Confira trechos do pronunciamento da ministra:
“Eu tinha sobre a questão, e eu estou nesta sessão, como talvez muitos de meus colegas, em estado de profunda consternação e tristeza.

Hoje, um dos colegas me dizia, se eu estava aflita com alguma coisa. Eu disse: eu estou triste. Não apenas pelo tema que nos traz aqui, que teria sido aquele a ser decidido, mas porque o Supremo Tribunal Federal, guarda da Constituição, por determinação nela expressa, provocou, acho, um mal-estar cívico em todas as cidadãs e cidadãos brasileiros nesses últimos dias.

Eu me sinto, e estou falando apenas por mim — quem fala pelo Supremo é Vossa Excelência, presidente —, eu me sinto um pouco até envergonhada, presidente, de, num momento em que o Brasil está a menos de 20 dias da eleição, estarmos todos voltados a questões do Supremo, que são questões processuais em parte, com muita expressão e com questões graves mesmo, mas nós não garantimos o rigor e a serenidade que no meu papel de cidadã e juíza eu deveria ter ajudado a promover.”

“Para tranquilizar o povo, e nós geramos intranquilidade, acho, e essa é a minha percepção. Acho que nós mesmos, neste Supremo, inebriamos o sentimento de justiça da cidadania brasileira nesses últimos dias.

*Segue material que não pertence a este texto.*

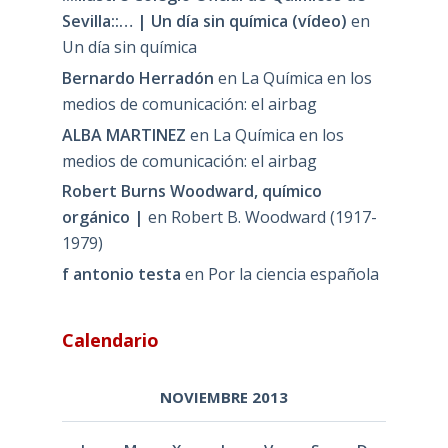
Sevilla::… | Un día sin química (vídeo)
en
Un día sin química
Bernardo Herradón
en
La Química en los
medios de comunicación: el airbag
ALBA MARTINEZ
en
La Química en los
medios de comunicación: el airbag
Robert Burns Woodward, químico
orgánico |
en
Robert B. Woodward (1917-
1979)
f antonio testa
en
Por la ciencia española
Calendario
NOVIEMBRE 2013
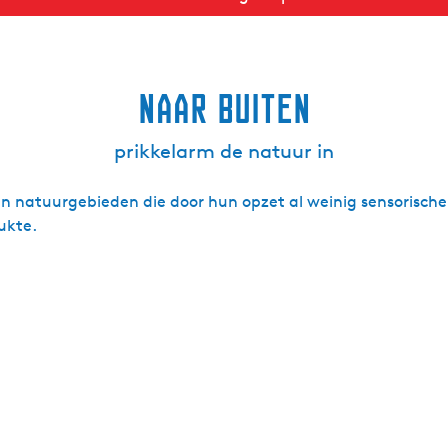
naar buiten
prikkelarm de natuur in
en natuurgebieden die door hun opzet al weinig sensorische 
ukte.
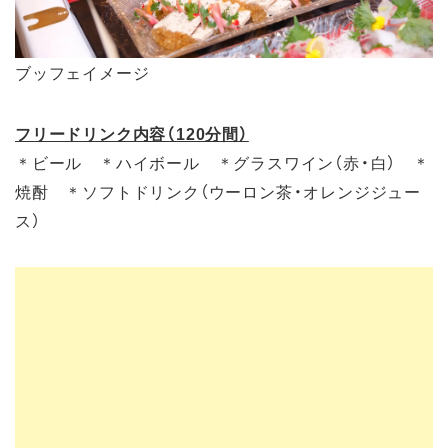
ブッフェイメージ
フリードリンク内容（120分間）
＊ビール ＊ハイボール ＊グラスワイン（赤・白） ＊
焼酎 ＊ソフトドリンク（ウーロン茶・オレンジジュー
ス）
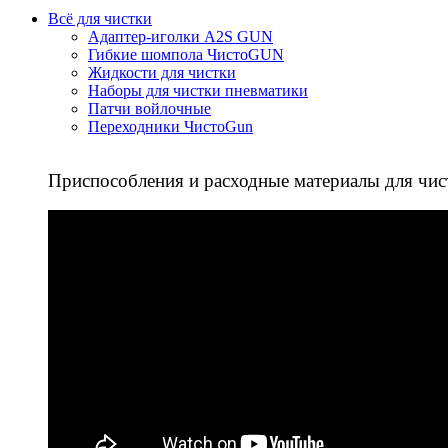
Всё для чистки
Адаптер-иголки A2S GUN
Гибкие шомпола ЧистоGUN
Жидкости для чистки
Наборы для чистки пневматики
Патчи войлочные
Переходники ЧистоGun
Приспособления и расходные материалы для чис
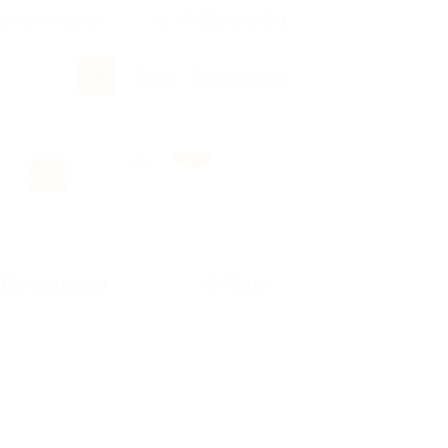
росы и ответы
+7 495 649-649-1
Вход
/
Регистрация
Без сортировки
Карта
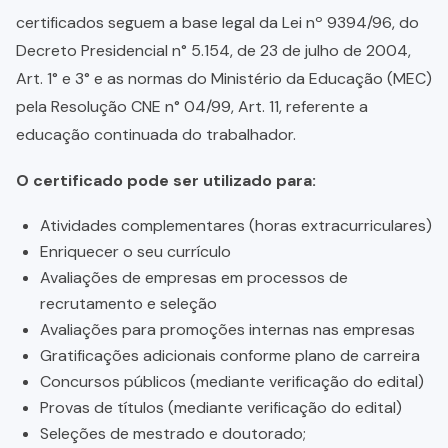
certificados seguem a base legal da Lei nº 9394/96, do
Decreto Presidencial n° 5.154, de 23 de julho de 2004,
Art. 1° e 3° e as normas do Ministério da Educação (MEC)
pela Resolução CNE n° 04/99, Art. 11, referente a
educação continuada do trabalhador.
O certificado pode ser utilizado para:
Atividades complementares (horas extracurriculares)
Enriquecer o seu currículo
Avaliações de empresas em processos de
recrutamento e seleção
Avaliações para promoções internas nas empresas
Gratificações adicionais conforme plano de carreira
Concursos públicos (mediante verificação do edital)
Provas de títulos (mediante verificação do edital)
Seleções de mestrado e doutorado;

Eu, esses dias, dizia a um dos colegas: conversei com o ministro Alexandre de Moraes várias vezes, conversei com o ministro André, conversei com alguns com Vossa Excelência. Me ligam relações de amizade a alguns, de coleguismo a outros, mas eu dizia que eu bebi da lição de Clarice Lispector: “Eu não me perdi, mas experimentei a perdição”, neste sentido de que o brasileiro está preocupado, ocupado, focado em ver qual é a eleição geral, qual é o seu destino que eles querem, o único assunto que eu via, nos lugares onde eu entrava, uma farmácia, uma padaria ou nos telejornais, era sempre o que estava acontecendo aqui e que não era um quadro bonito.

Sessão histórica

O STF analisa um relatório da Polícia Federal que reúne mensagens e outros registros apontados pela investigação como indícios de uma relação próxima entre Moraes e Vorcaro. Antes de decidir se o material pode levar à abertura de uma investigação, os ministros discutem um pedido da Procuradoria-Geral da República (PGR) para anular o relatório.

A PGR argumenta que o documento foi produzido por determinação do ministro André Mendonça sem solicitação prévia do Ministério Público ou da própria Polícia Federal e sem análise prévia do plenário da Corte.

A sessão ocorre em meio a divergências entre ministros sobre o acesso às provas, a condução das investigações e os desdobramentos do caso. Na segunda-feira (14), a Polícia Federal informou ter enviado cópias dos dados extraídos do celular de Daniel Vorcaro aos gabinetes dos ministros Alexandre de Moraes, Cristiano Zanin e Gilmar Mendes.

Também na segunda, André Mendonça retirou o sigilo de um processo que reúne informações sobre a rede de pagamentos envolvendo Vorcaro e o Banco Master.